Output all records verbatim.

[[ Supplied material, beginning ]]

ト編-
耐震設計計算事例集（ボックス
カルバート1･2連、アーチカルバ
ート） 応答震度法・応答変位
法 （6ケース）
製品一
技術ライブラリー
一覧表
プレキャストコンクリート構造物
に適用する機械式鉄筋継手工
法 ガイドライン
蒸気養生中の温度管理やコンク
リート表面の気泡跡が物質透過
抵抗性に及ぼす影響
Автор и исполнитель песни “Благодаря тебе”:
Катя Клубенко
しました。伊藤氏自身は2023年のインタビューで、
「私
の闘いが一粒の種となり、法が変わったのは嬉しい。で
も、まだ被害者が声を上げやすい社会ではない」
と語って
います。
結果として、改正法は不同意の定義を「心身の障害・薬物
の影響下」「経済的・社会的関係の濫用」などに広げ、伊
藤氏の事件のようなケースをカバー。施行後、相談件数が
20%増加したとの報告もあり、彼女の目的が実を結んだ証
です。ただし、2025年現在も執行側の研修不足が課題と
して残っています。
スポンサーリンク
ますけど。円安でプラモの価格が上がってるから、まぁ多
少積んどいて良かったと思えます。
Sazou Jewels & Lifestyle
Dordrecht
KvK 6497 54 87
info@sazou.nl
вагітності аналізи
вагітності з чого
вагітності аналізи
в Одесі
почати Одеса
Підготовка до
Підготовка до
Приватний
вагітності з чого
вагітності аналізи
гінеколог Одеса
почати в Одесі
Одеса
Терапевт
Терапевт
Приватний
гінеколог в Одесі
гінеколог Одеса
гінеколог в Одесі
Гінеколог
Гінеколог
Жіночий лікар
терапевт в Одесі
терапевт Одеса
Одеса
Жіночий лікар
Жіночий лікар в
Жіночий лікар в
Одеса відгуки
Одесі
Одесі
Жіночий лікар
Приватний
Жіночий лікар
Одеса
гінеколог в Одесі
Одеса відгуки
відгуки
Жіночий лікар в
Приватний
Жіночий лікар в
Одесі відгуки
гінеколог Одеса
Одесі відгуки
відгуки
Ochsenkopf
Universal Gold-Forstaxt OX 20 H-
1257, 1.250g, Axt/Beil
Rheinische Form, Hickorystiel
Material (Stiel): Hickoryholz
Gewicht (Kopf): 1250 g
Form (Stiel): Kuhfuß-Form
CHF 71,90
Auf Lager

[[ Supplied material, end ]]

# [Response box]
ト編-
耐震設計計算事例集（ボックス
カルバート1･2連、アーチカルバ
ート） 応答震度法・応答変位
法 （6ケース）
製品一
技術ライブラリー
一覧表
プレキャストコンクリート構造物
に適用する機械式鉄筋継手工
法 ガイドライン
蒸気養生中の温度管理やコンク
リート表面の気泡跡が物質透過
抵抗性に及ぼす影響
Автор и исполнитель песни “Благодаря тебе”:
Катя Клубенко
しました。伊藤氏自身は2023年のインタビューで、
「私
の闘いが一粒の種となり、法が変わったのは嬉しい。で
も、まだ被害者が声を上げやすい社会ではない」
と語って
います。
結果として、改正法は不同意の定義を「心身の障害・薬物
の影響下」「経済的・社会的関係の濫用」などに広げ、伊
藤氏の事件のようなケースをカバー。施行後、相談件数が
20%増加したとの報告もあり、彼女の目的が実を結んだ証
です。ただし、2025年現在も執行側の研修不足が課題と
して残っています。
スポンサーリンク
ますけど。円安でプラモの価格が上がってるから、まぁ多
少積んどいて良かったと思えます。
Sazou Jewels & Lifestyle
Dordrecht
KvK 6497 54 87
info@sazou.nl
вагітності аналізи
вагітності з чого
вагітності аналізи
в Одесі
почати Одеса
Підготовка до
Підготовка до
Приватний
вагітності з чого
вагітності аналізи
гінеколог Одеса
почати в Одесі
Одеса
Терапевт
Терапевт
Приватний
гінеколог в Одесі
гінеколог Одеса
гінеколог в Одесі
Гінеколог
Гінеколог
Жіночий лікар
терапевт в Одесі
терапевт Одеса
Одеса
Жіночий лікар
Жіночий лікар в
Жіночий лікар в
Одеса відгуки
Одесі
Одесі
Жіночий лікар
Приватний
Жіночий лікар
Одеса
гінеколог в Одесі
Одеса відгуки
відгуки
Жіночий лікар в
Приватний
Жіночий лікар в
Одесі відгуки
гінеколог Одеса
Одесі відгуки
відгуки
Ochsenkopf
Universal Gold-Forstaxt OX 20 H-
1257, 1.250g, Axt/Beil
Rheinische Form, Hickorystiel
Material (Stiel): Hickoryholz
Gewicht (Kopf): 1250 g
Form (Stiel): Kuhfuß-Form
CHF 71,90
Auf Lager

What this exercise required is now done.